Table of Contents

Storytelling Theory

‘Storytelling Theory’ is a pretentious term I came up with to explicitly differentiate it from ‘Writing Theory’ which I feel is…not great.A)
Storytelling Theory is concerned specifically with the underlying mechanics of storytelling. Basically, what makes stories tick and, by extension, how to determine whether they’re good or bad.

Why is this important to know? Knowing what makes stories good or bad is of the utmost importance for writers…assuming you want your story to be good. And the audience might find this important because good stories are likely to be entertaining and better at communicating their themes.

Note: This article is a little messy right now, but I’ll gradually improve it. I think it does still get the point across, though.

Basics

Setup and Payoff comprises the most basic building block of any story. In fact, as far as I’m concerned, a story isn’t a story unless it contains at least one instance of this.

I’m having trouble figuring out how to explain this because I just understand it intuitively at this point.
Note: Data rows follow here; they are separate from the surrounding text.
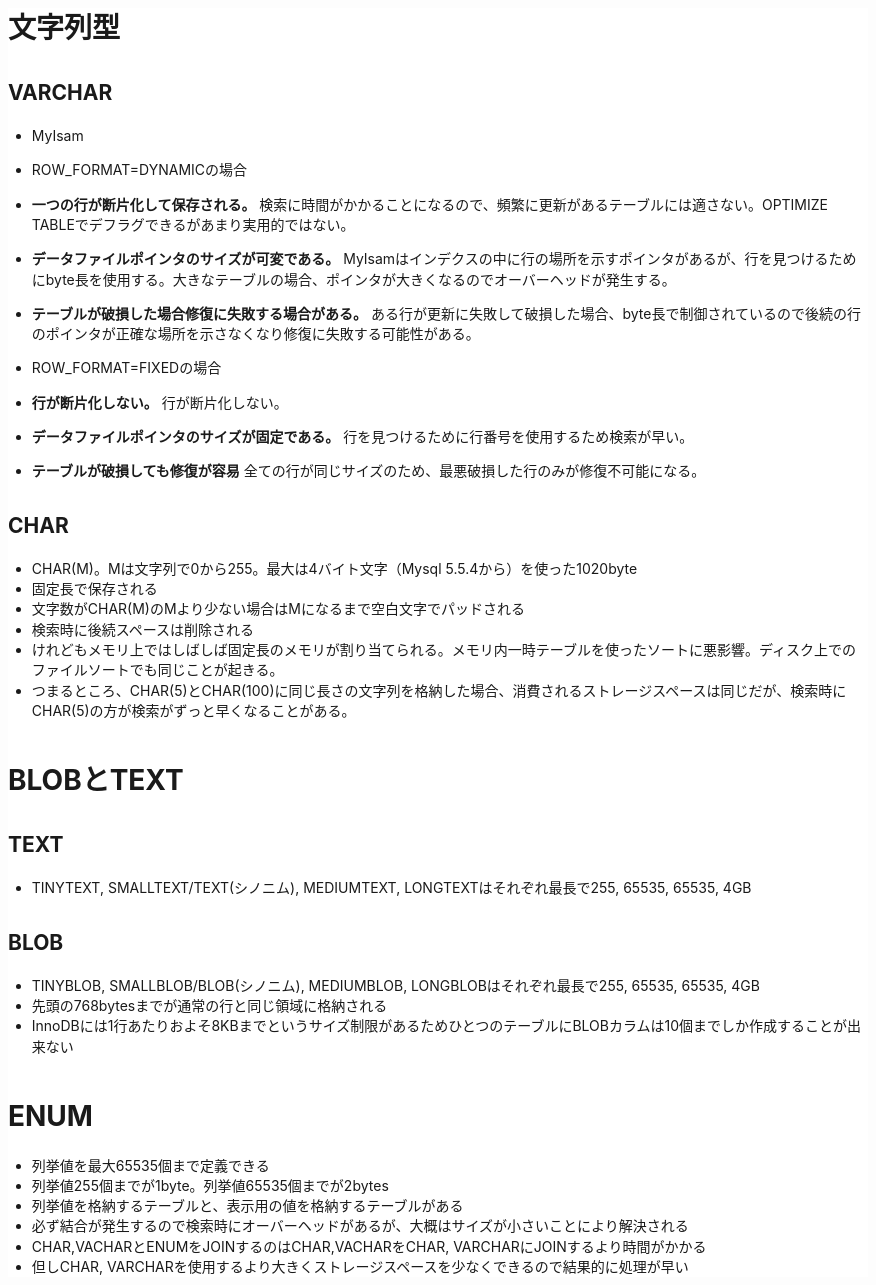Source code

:   
  
  

# 文字列型

## VARCHAR
  
- MyIsam  
- ROW\_FORMAT=DYNAMICの場合  
- **一つの行が断片化して保存される。** 検索に時間がかかることになるので、頻繁に更新があるテーブルには適さない。OPTIMIZE TABLEでデフラグできるがあまり実用的ではない。  
- **データファイルポインタのサイズが可変である。** MyIsamはインデクスの中に行の場所を示すポインタがあるが、行を見つけるためにbyte長を使用する。大きなテーブルの場合、ポインタが大きくなるのでオーバーヘッドが発生する。  
- **テーブルが破損した場合修復に失敗する場合がある。** ある行が更新に失敗して破損した場合、byte長で制御されているので後続の行のポインタが正確な場所を示さなくなり修復に失敗する可能性がある。  
  
- ROW\_FORMAT=FIXEDの場合  
- **行が断片化しない。** 行が断片化しない。  
- **データファイルポインタのサイズが固定である。** 行を見つけるために行番号を使用するため検索が早い。   
- **テーブルが破損しても修復が容易** 全ての行が同じサイズのため、最悪破損した行のみが修復不可能になる。  
  
  

## CHAR
- CHAR(M)。Mは文字列で0から255。最大は4バイト文字（Mysql 5.5.4から）を使った1020byte  
- 固定長で保存される  
- 文字数がCHAR(M)のMより少ない場合はMになるまで空白文字でパッドされる  
- 検索時に後続スペースは削除される  
- けれどもメモリ上ではしばしば固定長のメモリが割り当てられる。メモリ内一時テーブルを使ったソートに悪影響。ディスク上でのファイルソートでも同じことが起きる。  
- つまるところ、CHAR(5)とCHAR(100)に同じ長さの文字列を格納した場合、消費されるストレージスペースは同じだが、検索時にCHAR(5)の方が検索がずっと早くなることがある。  
  
  
  

# BLOBとTEXT
  

## TEXT
- TINYTEXT, SMALLTEXT/TEXT(シノニム), MEDIUMTEXT, LONGTEXTはそれぞれ最長で255, 65535, 65535, 4GB  
  
  

## BLOB
- TINYBLOB, SMALLBLOB/BLOB(シノニム), MEDIUMBLOB, LONGBLOBはそれぞれ最長で255, 65535, 65535, 4GB   
- 先頭の768bytesまでが通常の行と同じ領域に格納される  
- InnoDBには1行あたりおよそ8KBまでというサイズ制限があるためひとつのテーブルにBLOBカラムは10個までしか作成することが出来ない  
  
  
  

# ENUM
- 列挙値を最大65535個まで定義できる  
- 列挙値255個までが1byte。列挙値65535個までが2bytes  
- 列挙値を格納するテーブルと、表示用の値を格納するテーブルがある  
- 必ず結合が発生するので検索時にオーバーヘッドがあるが、大概はサイズが小さいことにより解決される  
- CHAR,VACHARとENUMをJOINするのはCHAR,VACHARをCHAR, VARCHARにJOINするより時間がかかる  
- 但しCHAR, VARCHARを使用するより大きくストレージスペースを少なくできるので結果的に処理が早い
Though one thing I’ll note is that these are two parts of a whole: you can’t have one without the other.

Setup is basically the preparation for the payoff, with the payoff as the result of setup. ‘Foreshadowing’ is essentially just setup, just that the term used is a little different…but they’re the same thing.
Another instance of setup/payoff is ‘beginning’/‘end’, which is why a story requires setup/payoff: the beginning is setup, the ending is the beginning’s payoff.

One way of, maybe, understanding this more intuitively is with an example.
A character in a story says, early in that story “Y’know, I’m a little scared of heights…”; later in the story, that character is made to cross a rope bridge.
In this case, the setup is the character revealing their fear of heights and the payoff is that same character having to go through a situation that is directly relevant to that fear of heights.

If you can then understand this intuitively and figure out how it applies in different instances, then you already understand the basic mechanics of stories.

Most stories are made up of many individual instances of setup/payoff though, obviously, exact numbers cannot be given for this. A general rule is that the longer and more complex a story is, the more instances of setup/payoff there are. This also applies in the reverse: the shorter and simpler a story is, the fewer instances there are.

This fact also means that it’s much easier to perfect a simpler story and why, generally, my advice for fixing issues is to simplify a story. Though it’s also more impressive to create a complex story that fits together.

Example Micro-Stories

These examples are incredibly simple and mostly focused on demonstrating setup/payoff on a small scale to help with intuitive understanding.

I sat in a creaky chair, then fell over.


I got tired from running, so I sat in a chair to rest.

Other Topics

The rest of this article is basically just a link to other articles that will explain the whole story thing to you in greater detail. Those other topics may help to make it more intuitive.

Terminology

Analysis

These are, I guess, mini-essays on very specific story-related things. Generally a form of analysis of a concept…or, y’know what, just read them directly. Summarizing them is difficult at the moment.

I generally recommend reading these if you’re more interested in the details or you’re focused on story criticism.

As is clearly visible: there are not a lot of them. This is because most are actually not very well written, so you’ll have to wait a bit to see them.


A) My reasoning being that Writing Theory has been compromised by Post-Modernism, which makes the entire pursuit of analysis meaningless.